Thomas Rawnsley died on the 4th February 2015. He was 20 years old. Thomas had a diagnosis of downs syndrome and autism. He was just 4ft 10″ in height. Thomas had been in three different ATUs, leading up to his death.
Here are the words of Thomas’s mother, Paula:
Someone told me at my sons funeral that time would heal. That I would never forget him but it would get easier. I don’t want to talk about his unspeakable, cruel death he suffered alone and away from me. I don’t want to think about the horror he faced in those final hours away from me. I hurt for him and me more and more every day. I fought so hard for my boy. They were always so powerful and Thomas was special to me.
I didn’t know how I was going to cope with him when I found out he had Downs Syndrome. His father and I were so worried, no one gave us any hope or encouragement but we tried so hard alone and brought up the sweetest, mischievous, loving boy ever. He loved his three older sisters and they loved him equally. We had one great family and we struggled with all the ups and downs families have normally.
But like many children going into their teens Thomas started to be troubled. Although very slight in stature, (he was only 4ft 10) he could be very strong. He also was diagnosed at this time with autism and so trying to understand what was happening to him was hard. He didn’t want to go to school and I was under pressure to get him and the others to school. I asked for help. How I wish that I never had asked for help now. How I wish darling Thomas I had kept you by my side and never let you go.
The journey for Thomas was a darker and terrifying descent into a land of hospitals, drugs, cruelty and abuse resulting in a ‘ carer’ targeting him deliberately and bending back his fingers to torture him among other means of torture and repression. Thomas had a will and stood up for himself despite his small size but they gradually beat him down and then they broke him and us with him the day he died in their non care. I knew he would die away from me. When he was finally sent away from us by a judge who said he “was getting bored and needed his tea’ I wept. I knew he would never come home. I knew it would be the end. I'd been secretly gagged by the court for daring to talk about the previous abuse in a local paper . I had no where to go with my problems and pleading. Thomas’s official advocate had promised to stand against the transfer to the home in Sheffield but he turned against him on the day and agreed with the courts. Thomas was bundled off sobbing and I didn’t get the chance to say good bye.
The odds were always stacked against us. The last meeting I had with the professionals there were three lawyers in the room plus senior officers. We had a volunteer with us. We were not listened to. I told them Thomas had a serious chest infection and they said it wasn’t up for discussion at that meeting. Instead they told us it was an expensive meeting so I needed to listen to the important people. They had no intention of getting any grant money on offer to get Thomas housing. They stopped the application. It would have given us some hope and my darling boy some hope. Instead he died feeling hopeless and losing his faith in anyone to help him. the professionals at the meeting refused to let the Minister of Health Norman Lamb have information that day or the BBC who were interested in Thomas’s story. I know in my heart that if they had not gagged us again like that Thomas would be alive today as they wanted to go and get information over the next few days.
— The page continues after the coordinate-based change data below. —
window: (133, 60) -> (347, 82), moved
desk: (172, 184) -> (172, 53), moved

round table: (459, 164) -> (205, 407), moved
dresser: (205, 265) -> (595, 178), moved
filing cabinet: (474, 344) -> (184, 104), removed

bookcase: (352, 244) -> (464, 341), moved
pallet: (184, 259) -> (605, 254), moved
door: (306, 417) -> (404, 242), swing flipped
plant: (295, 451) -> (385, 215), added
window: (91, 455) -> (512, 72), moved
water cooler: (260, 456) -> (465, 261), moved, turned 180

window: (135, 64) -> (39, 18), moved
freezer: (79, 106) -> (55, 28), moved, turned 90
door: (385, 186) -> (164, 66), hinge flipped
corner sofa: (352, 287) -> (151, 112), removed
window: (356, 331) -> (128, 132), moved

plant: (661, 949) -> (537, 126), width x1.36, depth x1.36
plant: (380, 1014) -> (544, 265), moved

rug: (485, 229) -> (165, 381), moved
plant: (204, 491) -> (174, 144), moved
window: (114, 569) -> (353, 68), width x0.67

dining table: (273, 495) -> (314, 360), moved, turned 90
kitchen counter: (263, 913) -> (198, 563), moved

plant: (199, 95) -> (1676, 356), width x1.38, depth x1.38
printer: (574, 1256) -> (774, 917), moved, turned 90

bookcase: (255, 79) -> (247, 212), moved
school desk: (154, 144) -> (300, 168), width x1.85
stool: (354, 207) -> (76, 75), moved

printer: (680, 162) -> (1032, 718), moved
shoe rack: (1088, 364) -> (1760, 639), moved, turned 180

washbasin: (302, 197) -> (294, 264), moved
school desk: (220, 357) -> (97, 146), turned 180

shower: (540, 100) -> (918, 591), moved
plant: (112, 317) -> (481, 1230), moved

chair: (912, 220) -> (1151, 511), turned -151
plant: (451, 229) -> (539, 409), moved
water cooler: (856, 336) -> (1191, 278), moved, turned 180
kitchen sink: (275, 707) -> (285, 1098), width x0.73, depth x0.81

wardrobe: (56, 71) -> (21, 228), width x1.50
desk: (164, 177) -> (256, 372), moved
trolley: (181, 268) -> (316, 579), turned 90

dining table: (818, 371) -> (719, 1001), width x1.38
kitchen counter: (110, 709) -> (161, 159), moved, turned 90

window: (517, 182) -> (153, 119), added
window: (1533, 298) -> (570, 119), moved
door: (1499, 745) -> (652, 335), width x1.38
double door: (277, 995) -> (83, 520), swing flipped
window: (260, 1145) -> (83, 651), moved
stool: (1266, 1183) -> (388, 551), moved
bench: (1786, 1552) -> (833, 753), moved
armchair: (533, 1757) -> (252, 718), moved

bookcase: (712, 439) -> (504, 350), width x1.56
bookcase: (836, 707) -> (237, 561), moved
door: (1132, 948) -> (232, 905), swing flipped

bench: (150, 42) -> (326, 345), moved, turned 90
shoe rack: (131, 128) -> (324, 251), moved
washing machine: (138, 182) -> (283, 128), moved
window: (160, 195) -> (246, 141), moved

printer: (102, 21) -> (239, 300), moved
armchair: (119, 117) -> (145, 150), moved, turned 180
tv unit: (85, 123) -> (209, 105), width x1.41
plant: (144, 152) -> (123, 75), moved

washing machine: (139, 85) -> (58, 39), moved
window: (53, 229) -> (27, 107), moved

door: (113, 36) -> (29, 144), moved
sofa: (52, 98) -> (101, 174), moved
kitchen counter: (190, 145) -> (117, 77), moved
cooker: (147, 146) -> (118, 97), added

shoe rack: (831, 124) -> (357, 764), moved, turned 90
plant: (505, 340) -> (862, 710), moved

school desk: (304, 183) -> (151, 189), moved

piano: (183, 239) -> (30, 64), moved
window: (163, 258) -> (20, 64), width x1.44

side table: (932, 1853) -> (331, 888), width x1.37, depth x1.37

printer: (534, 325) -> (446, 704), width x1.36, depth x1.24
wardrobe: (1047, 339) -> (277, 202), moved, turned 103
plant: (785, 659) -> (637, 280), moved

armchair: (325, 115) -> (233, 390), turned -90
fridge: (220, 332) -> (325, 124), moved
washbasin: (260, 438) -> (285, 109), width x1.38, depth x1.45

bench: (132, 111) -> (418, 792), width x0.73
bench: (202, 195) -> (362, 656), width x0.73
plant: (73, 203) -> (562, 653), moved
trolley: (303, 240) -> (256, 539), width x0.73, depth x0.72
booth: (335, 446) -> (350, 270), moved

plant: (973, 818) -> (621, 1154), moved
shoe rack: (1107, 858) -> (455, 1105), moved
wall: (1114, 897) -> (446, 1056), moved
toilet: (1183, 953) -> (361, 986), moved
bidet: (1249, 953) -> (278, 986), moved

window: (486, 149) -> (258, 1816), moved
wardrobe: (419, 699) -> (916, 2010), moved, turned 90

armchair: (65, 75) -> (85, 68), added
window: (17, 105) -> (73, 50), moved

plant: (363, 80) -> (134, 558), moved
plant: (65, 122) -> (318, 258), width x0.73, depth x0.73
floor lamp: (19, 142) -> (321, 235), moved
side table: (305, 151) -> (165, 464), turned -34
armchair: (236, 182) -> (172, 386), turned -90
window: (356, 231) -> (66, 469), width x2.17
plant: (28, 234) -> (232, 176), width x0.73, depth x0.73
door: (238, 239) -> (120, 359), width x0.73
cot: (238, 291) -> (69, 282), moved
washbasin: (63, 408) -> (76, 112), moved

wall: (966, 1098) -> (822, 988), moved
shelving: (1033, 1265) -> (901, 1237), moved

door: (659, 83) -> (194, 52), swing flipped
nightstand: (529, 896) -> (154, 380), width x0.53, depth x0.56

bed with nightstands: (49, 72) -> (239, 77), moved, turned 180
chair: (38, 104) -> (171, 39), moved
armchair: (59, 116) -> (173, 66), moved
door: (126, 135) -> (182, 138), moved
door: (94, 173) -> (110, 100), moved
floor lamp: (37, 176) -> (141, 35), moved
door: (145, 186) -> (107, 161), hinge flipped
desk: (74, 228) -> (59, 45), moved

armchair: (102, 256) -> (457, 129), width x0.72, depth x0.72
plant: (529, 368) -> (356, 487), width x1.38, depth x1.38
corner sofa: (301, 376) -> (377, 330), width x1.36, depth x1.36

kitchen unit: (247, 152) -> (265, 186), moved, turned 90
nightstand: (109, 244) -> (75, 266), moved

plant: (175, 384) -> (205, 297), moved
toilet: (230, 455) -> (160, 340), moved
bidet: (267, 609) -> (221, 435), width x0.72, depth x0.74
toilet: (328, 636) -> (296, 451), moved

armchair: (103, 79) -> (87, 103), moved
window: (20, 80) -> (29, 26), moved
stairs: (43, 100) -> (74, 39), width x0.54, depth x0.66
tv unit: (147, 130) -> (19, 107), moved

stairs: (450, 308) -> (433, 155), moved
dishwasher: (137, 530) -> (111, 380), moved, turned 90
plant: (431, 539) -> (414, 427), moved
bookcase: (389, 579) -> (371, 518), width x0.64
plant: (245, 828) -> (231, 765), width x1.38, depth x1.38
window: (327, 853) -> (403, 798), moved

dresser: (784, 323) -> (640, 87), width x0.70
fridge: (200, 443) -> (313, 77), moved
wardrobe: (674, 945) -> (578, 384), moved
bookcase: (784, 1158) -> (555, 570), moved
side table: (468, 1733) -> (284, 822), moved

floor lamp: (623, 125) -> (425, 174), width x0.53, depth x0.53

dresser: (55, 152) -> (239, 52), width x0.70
A week later Thomas was dead. A secret trip by a senior, and in my view, vengeful local authority officer to the court resulted in me being gagged again. I was unable to get to the people who could do something to help, and that cost Thomas his life. It was under the pretext of being in his best interests that the application to silence me was made. But it was because I criticised them for failing to look after my son properly and commissioning such appalling services. But all of those in power change their stories and have no accountability.
It was snowing the week Thomas died. The home told me not to go. They didn’t tell me how ill he really was. I set out and turned back because the snow was so bad. I’ll never forgive myself. I can’t live with the knowledge that I left him there in their hands. I have read reports now before his inquest that I can’t share or discuss yet. But I lie here alone in my flat desperate and guilty that the horror of his death was avoidable. It’s not something that time heals. It gnaws, twists, wrenches and possesses me in an agony that is indescribable. I post pictures of some crazy nights to make people think I’m ok but the craziness is all in me. I’m going mad with the pain and guilt of it all.
My boy, my vulnerable boy died alone without me. They immediately said it was natural causes but a lifetime of pain, separation, cocktails of drugs, sobbing to come home, pleading to see the Judge, fell on their cruel dispassionate ears and we, his family are left to tend his grave. I had to agree to turn off the life support system of the baby who I brought into this world and that I loved for every special bit of him.
Justice for my boy Thomas Rawnsley
Thomas’s final pre-inquest hearing is in Sheffield at 11am on the 5th May. Paula would really appreciate as much support as we can gather. If you are free on that day and are able to attend, we know that Paula would really appreciate the support.